In also remember my imagination taking me to places unknown to man. That wasn’t a jungle gym. It was a fucking spaceship and a sweet one at that. That wasn’t a slide; it was the unstairway to the underworld. It wasn’t a stick, it was a samurai sword. Now all kids do is suction cup their eyes onto their Nintento DS and whatnot.

As for the mandatory granny that was a bit funky, well that’s not a bad change because now a bevy of GILFs are definitely not a pain to kiss and your older brother’s friends can’t stop looking at their necklace… even if they’re not wearing one.

Velcro sneakers have been replaced by Crocs which makes them look more Mickey Mouse like, but that’s about it.
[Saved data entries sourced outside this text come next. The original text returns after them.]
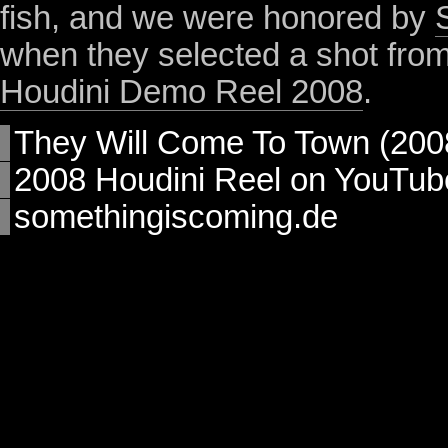
fish, and we were honored by
when they selected a shot from t
Houdini Demo Reel 2008
.
They Will Come To Town (200
2008 Houdini Reel on YouTub
somethingiscoming.de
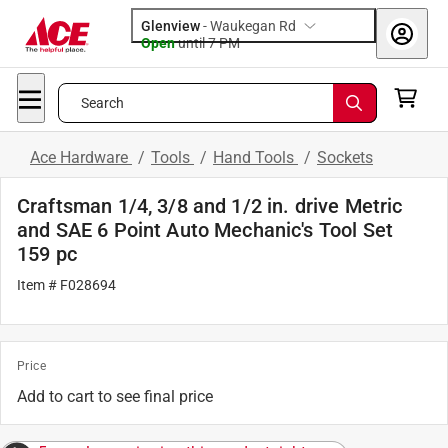
Glenview
-
Waukegan Rd
Open
until
7 PM
Search
Ace Hardware
/
Tools
/
Hand Tools
/
Sockets
Craftsman 1/4, 3/8 and 1/2 in. drive Metric
and SAE 6 Point Auto Mechanic's Tool Set
159 pc
Item # F028694
Price
Add to cart to see final price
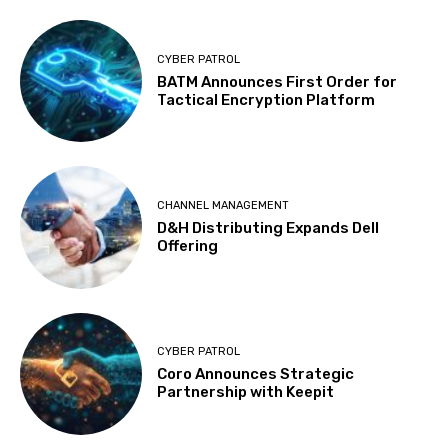
CYBER PATROL
BATM Announces First Order for
Tactical Encryption Platform
CHANNEL MANAGEMENT
D&H Distributing Expands Dell
Offering
CYBER PATROL
Coro Announces Strategic
Partnership with Keepit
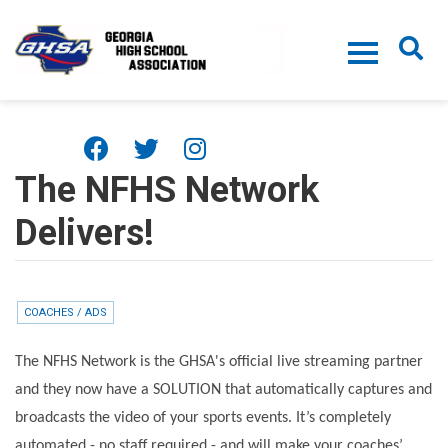
Skip to main content
The NFHS Network
Delivers!
COACHES / ADS
The NFHS Network is the GHSA's official live streaming partner
and they now have a SOLUTION that automatically captures and
broadcasts the video of your sports events. It’s completely
automated - no staff required - and will make your coaches’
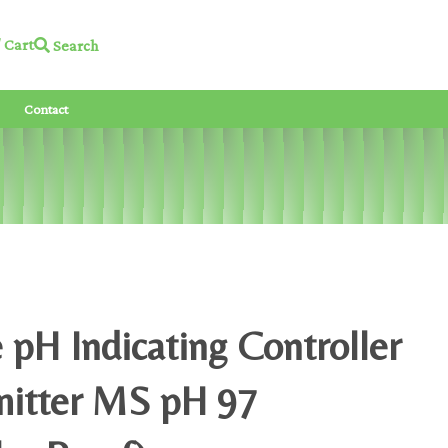
Cart
Search
Contact
 pH Indicating Controller
mitter MS pH 97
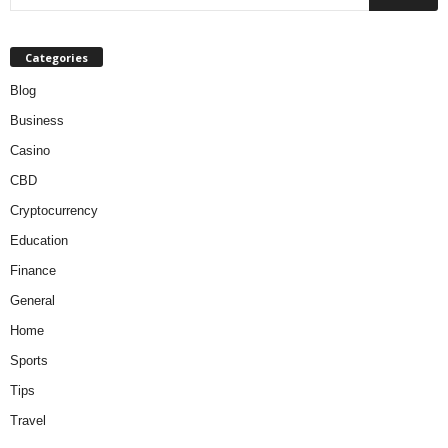
Categories
Blog
Business
Casino
CBD
Cryptocurrency
Education
Finance
General
Home
Sports
Tips
Travel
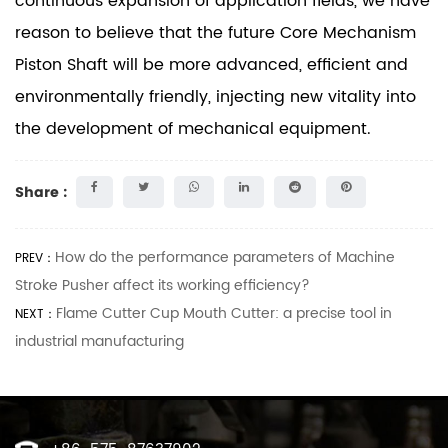
continuous expansion of application fields, we have
reason to believe that the future Core Mechanism
Piston Shaft will be more advanced, efficient and
environmentally friendly, injecting new vitality into
the development of mechanical equipment.
Share :
How do the performance parameters of Machine
PREV：
Stroke Pusher affect its working efficiency?
Flame Cutter Cup Mouth Cutter: a precise tool in
NEXT：
industrial manufacturing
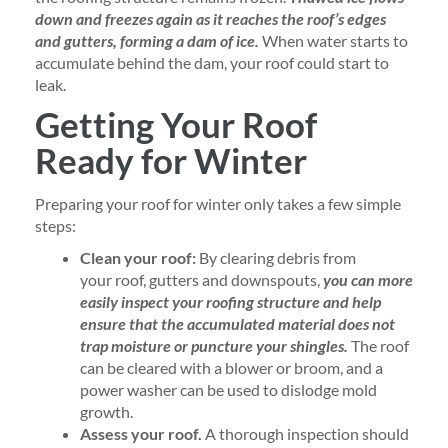
down and freezes again as it reaches the roof’s edges
and gutters, forming a dam of ice.
When water starts to
accumulate behind the dam, your roof could start to
leak.
Getting Your Roof
Ready for Winter
Preparing your roof for winter only takes a few simple
steps:
Clean your roof:
By clearing debris from
your roof, gutters and downspouts,
you can more
easily inspect your roofing structure and help
ensure that the accumulated material does not
trap moisture or puncture your shingles.
The roof
can be cleared with a blower or broom, and a
power washer can be used to dislodge mold
growth.
Assess your roof.
A thorough inspection should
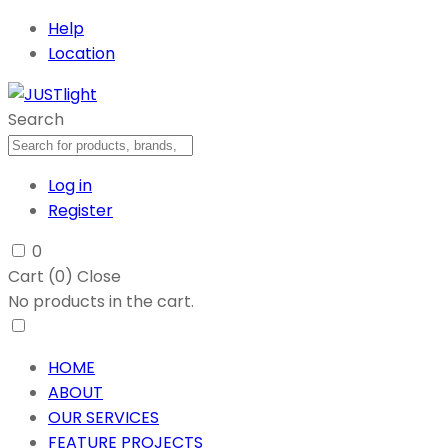
Help
Location
Search
Log in
Register
0
Cart (
0
)
Close
No products in the cart.
HOME
ABOUT
OUR SERVICES
FEATURE PROJECTS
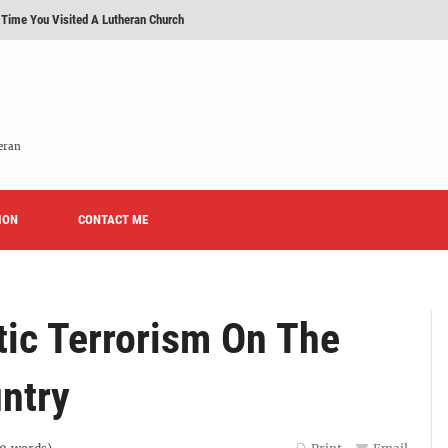
 Time You Visited A Lutheran Church
 'Licensed Lay Deacons' In The Eastern District-LCMS, Huh?
t To Be A Lutheran?
e We Today?'
eran
erans Promise To Stop Promoting 'Promise Keepers' From Now On?
ION
Rise of Effeminacy And Contemporary Worship (CoWo)" Presented By Rev. Jeffrey Hemm
CONTACT ME
ic Terrorism On The
ntry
As for the inability to color coordinate, I still see some cute cases, but nothing that can stand toe to toe with my purple shorts-grey sneakers – blue shirt combo. Luckily though, genetics still keep the cartoon voices in place… but the cartoons?

I grew up with MASK, GI Joe, Silverhawks, Thunder Cats, Scooby Doo, Tom and Jerry, Shirt Tales, Hong Kong Phooey, Amazing Race, Beetlejuice, Pirates of Dark Water, Starzinger/El Galactico, Mazinger Z, Voltron, Sky Commanders, Tiger Sharks, Darkwing Duck, Gummy Bears, Duck Tales, and the list of cartoons go on and on. And I watched everything. I mean every single cartoon I could get my eyes on, I watched. Care Bears? Shit yeah I watched Care Bears, and Popples, and Unico (Unico kicks ass!!). I also watched the original Dragon Ball, and even the shitty cartoons based on videogames like Super Mario, Sonic, Legend of Zelda and Mega Man. You look at cartoons nowadays and most blow so bad you feel the urge to fill your Netflix queue with real titles for kids nowadays to enjoy. But that takes away the benefits from Saturday morning cartoons.

It took discipline to watch your cartoons. You had to get up early, multitask your brain by switching from channel to channel and the ability to program a VCR to capture the cartoons you weren’t able to watch. There weren’t any reruns. There was no TIVO. Fuck, I shit on TIVO for making TV so easy to watch. There’s not commitment in kids nowadays and it’s to do with their lack of wanting to stop playing video games and their lax behavior in regards to cartoons, because after all, they can watch it later or whenever they want. VCR’s were designed for kids because if they watch a movie too many times, the fucking tape snaps. Take care of a DVD and you’ll see Cars about 1,600 times in one year.

I appreciated all I had and trust me, I had a lot. But I played with my toys. I played with my videogames. I played outside. I played with my friends. And I watched my cartoons.


The toys made me appreciate the material possessions I was fortunate enough to have and I dedicated fair time to all of them. I tried not having favorites and I tried to be understanding with the toys that kind of sucked. It wasn’t their fault they weren’t as cool, but damnit, they wanted to play with me so that’s what was going down. I played with my videogames and I had to give thanks the electricity didn’t go, because there were no save points. I had to jot down 38 character passwords in Metroid or deal with the frustration of not beating the original Ninja Gaiden… a reality that still haunts me and that I will remedy before I die. I played outside and I was lucky enough to have the second floor of my mom’s store all to myself. You’d be amazed the crazy adventures I had with cannonballs made of plastic wrap, coat hanger boomerangs and the dark corner I never went to because of a spider that once jumped out. I played with my friends. And when I say play with my friends, I don’t mean I played videogames with my friends. I mean I played with them. Hide and Seek, Cops and Robbers, tag, and Chico Paralizado (Frozen kid is the best translation I can come up with, without saying Paralyzed kid, which is kind of creepy). I also had cartoons. And I mean badass cartoons. From COPS, to Binky and the Brain, Animaniacs and the Gobots. He-Man, She-ra, Jem (so I could talk with the ladies), Josie and the Pussy Cats, Space Ghost and everything in between. I woke up at 7 on Saturdays and didn’t bitch. I was glued to the TV until the programming started to suck… then it was time to play.

Somehow we’ve lost this nowadays… I hope I can bring it back when I have little jokers running around and to be honest… I hope you feel the same.

Cheers friends, and long live good Saturday cartoons.